Problem to solve: In the Star Trek podcast transcript, what does Picard try to convince Jack Crusher to do in the hallway scene?
--- Start of Passage provided ---
And I was sitting there going,
you deserve better than this Worf.

This better not be real.

And Jess and I looked at each
other and went, nah, he's not dead.

Rob: No, they're gonna, they're, yeah.

We've had, the biggest disappointment
of deaths of, Oh really?

So Kirk just fell off
a cliff and that's his.

Right.

That's what his great death is.

Okay.

Kevin: I noted something
that will delight you.

When they were looking up that Vulcan
underworld boss's name in Worf's little

black book, right above him was listed.

Morn of Luria.

Rob: Probably still at the bar.

Kevin: Yeah, exactly.

Rob: So, but yeah, the biggest reveal
of this one, a massive shock, is

the return of Ro into the canon.

Now, I knew who she was because I knew
that she appeared later on in the Star

Trek series, so this was a big reveal and
this caused a lot of turmoil for Picard.

And there seems, are they
turning Picard into Kirk?

Because he's becoming
the dawg of the universe.

Like he's got his Romulan love,
he's got his Beverly love.

Kevin: I don't want you to misread it.

There was never they
never went there with Ro.

There is a scene before Ro appears
in this episode where Picard tries to

convince Jack Crusher to join Starfleet
in the hallway, and Jack goes Not

for me, I'm not the Starfleet type.

And Picard walks away, turns almost
said something, and then decides not

Rob: Yeah.
--- End of Passage provided ---
--- Start of Extracted data ---
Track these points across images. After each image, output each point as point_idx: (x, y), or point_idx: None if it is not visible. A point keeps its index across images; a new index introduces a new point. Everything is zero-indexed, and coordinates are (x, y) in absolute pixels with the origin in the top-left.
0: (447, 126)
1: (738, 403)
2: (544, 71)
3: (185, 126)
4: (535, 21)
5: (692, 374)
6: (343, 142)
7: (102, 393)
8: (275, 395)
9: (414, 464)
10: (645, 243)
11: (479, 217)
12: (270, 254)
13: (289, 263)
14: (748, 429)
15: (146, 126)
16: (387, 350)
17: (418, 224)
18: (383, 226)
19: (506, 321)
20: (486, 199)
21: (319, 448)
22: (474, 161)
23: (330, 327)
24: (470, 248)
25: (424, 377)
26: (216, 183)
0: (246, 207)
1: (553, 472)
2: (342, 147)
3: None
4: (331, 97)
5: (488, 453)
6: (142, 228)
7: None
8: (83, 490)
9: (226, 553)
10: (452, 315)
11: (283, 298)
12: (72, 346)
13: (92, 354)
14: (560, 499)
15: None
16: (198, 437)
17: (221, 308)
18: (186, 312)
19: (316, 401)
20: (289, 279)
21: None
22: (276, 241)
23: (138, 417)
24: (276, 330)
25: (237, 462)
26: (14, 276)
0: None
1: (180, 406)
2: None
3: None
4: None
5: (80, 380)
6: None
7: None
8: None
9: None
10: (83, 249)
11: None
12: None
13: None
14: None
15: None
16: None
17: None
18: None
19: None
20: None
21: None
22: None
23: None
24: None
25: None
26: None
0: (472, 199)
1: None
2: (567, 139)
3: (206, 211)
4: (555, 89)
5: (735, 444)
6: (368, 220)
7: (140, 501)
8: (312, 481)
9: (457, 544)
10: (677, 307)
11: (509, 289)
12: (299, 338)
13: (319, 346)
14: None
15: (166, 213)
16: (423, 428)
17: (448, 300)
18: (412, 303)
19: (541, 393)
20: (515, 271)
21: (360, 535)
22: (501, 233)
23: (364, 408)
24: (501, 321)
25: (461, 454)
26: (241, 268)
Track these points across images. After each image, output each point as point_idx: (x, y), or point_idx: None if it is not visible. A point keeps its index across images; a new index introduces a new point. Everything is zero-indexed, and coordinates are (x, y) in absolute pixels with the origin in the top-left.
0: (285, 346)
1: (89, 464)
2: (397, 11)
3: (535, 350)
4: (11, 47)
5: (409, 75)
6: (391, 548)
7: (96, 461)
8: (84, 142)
--- End of Extracted data ---
Expected answer: Join Starfleet.